Nigeria's under-five mortality rate is the eighth highest in the world. Identifying the causes of under-five deaths is crucial to achieving Sustainable Development Goal 3 by 2030 and improving child survival. National and international bodies collaborated in this study to provide the first ever direct estimates of the causes of under-five mortality in Nigeria. Verbal autopsy interviews were conducted of a representative sample of 986 neonatal and 2,268 1-59 month old deaths from 2008 to 2013 identified by the 2013 Nigeria Demographic and Health Survey. Cause of death was assigned by physician coding and computerized expert algorithms arranged in a hierarchy. National and regional estimates of age distributions, mortality rates and cause proportions, and zonal- and age-specific mortality fractions and rates for leading causes of death were evaluated. More under-fives and 1-59 month olds in the South, respectively, died as neonates (N = 24.1%, S = 32.5%, p<0.001) and at younger ages (p<0.001) than in the North. The leading causes of neonatal and 1-59 month mortality, respectively, were sepsis, birth injury/asphyxia and neonatal pneumonia, and malaria, diarrhea and pneumonia. The preterm delivery (N = 1.2%, S = 3.7%, p = 0.042), pneumonia (N = 15.0%, S = 21.6%, p = 0.004) and malaria (N = 34.7%, S = 42.2%, p = 0.009) fractions were higher in the South, with pneumonia and malaria focused in the South East and South South; while the diarrhea fraction was elevated in the North (N = 24.8%, S = 13.2%, p<0.001).

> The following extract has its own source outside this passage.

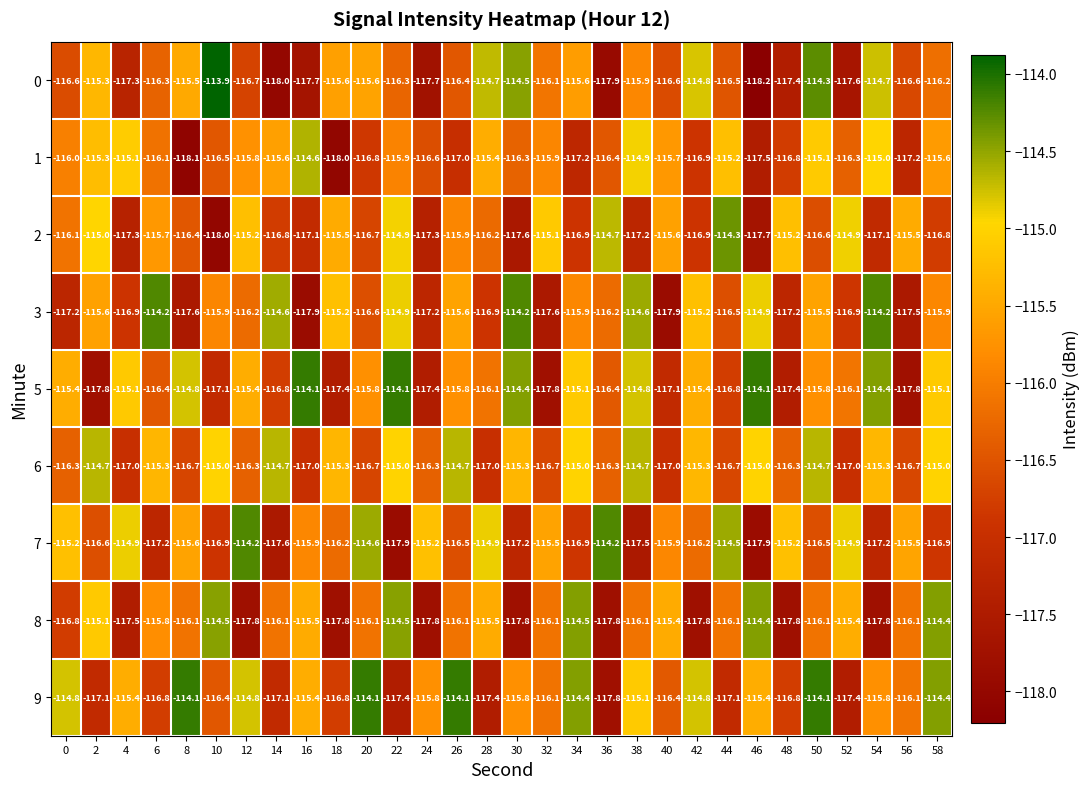

What is the minimum value shown in the chart?

-118.2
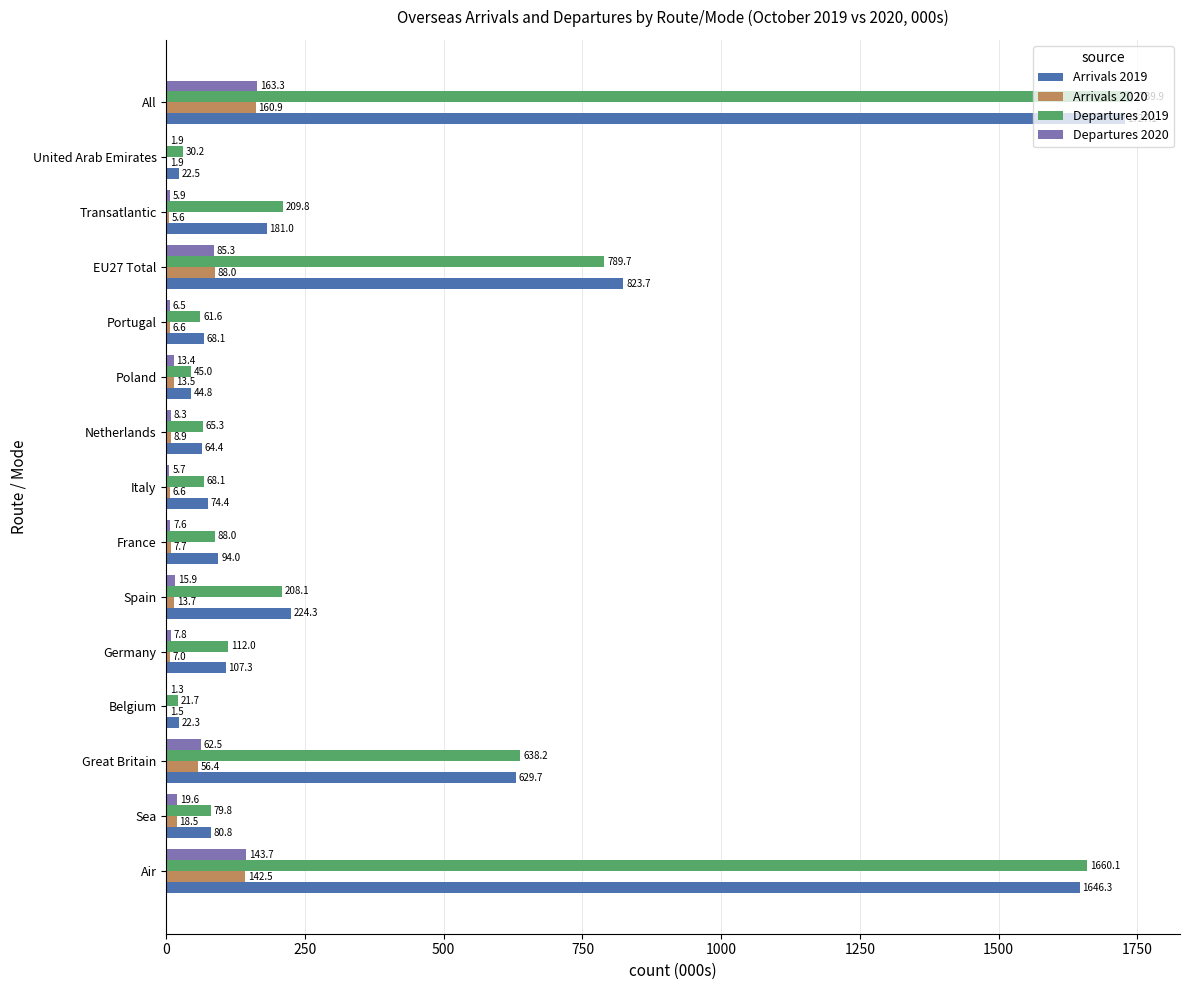

Which series has the widest spread of values?

Departures 2019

However, the diarrhea, pneumonia and malaria mortality rates were all higher in the North, respectively, by 222.9% (Z = -10.9, p = 0.000), 27.6% (Z = -2.3, p = 0.020) and 50.6% (Z = -5.7, p = 0.000), with the greatest excesses in older children. The findings support that there is an epidemiological transition ongoing in southern Nigeria, suggest the way forward to a similar transition in the North, and can help guide maternal, neonatal and child health programming and their regional and zonal foci within the country.

MeSH terms

  • Autopsy
  • Cause of Death*
  • Child
  • Child Mortality*
  • Child, Preschool
  • Female
  • Humans
  • Infant
  • Infant, Newborn
  • Male
  • Nigeria / epidemiology

Grants and funding

Funding for the Nigeria VASA study field work was provided by the U.S. Agency for International Development (USAID) <www.usaid.gov>, Nigeria and the Office of Population and Reproductive Health, USAID, Washington D.C., through a Leader with Associates (LWA) Cooperative Agreement under the terms of award no. GHS-A-00-09-00004-00 to Johns Hopkins University. Funding for technical assistance to the study was provided through the Maternal and Child Epidemiology Estimation (MCEE) project supported under Global Development Grant # OPP1096225 from the Bill and Melinda Gates Foundation <www.gatesfoundation.org> to the Johns Hopkins University. The funders had no role in study design, data collection and analysis, decision to publish, or preparation of the manuscript. The authors’ views expressed in this publication do not necessarily reflect the views of USAID, the United States Government, nor those of and/or the decisions, policy, or views of their respective organizations.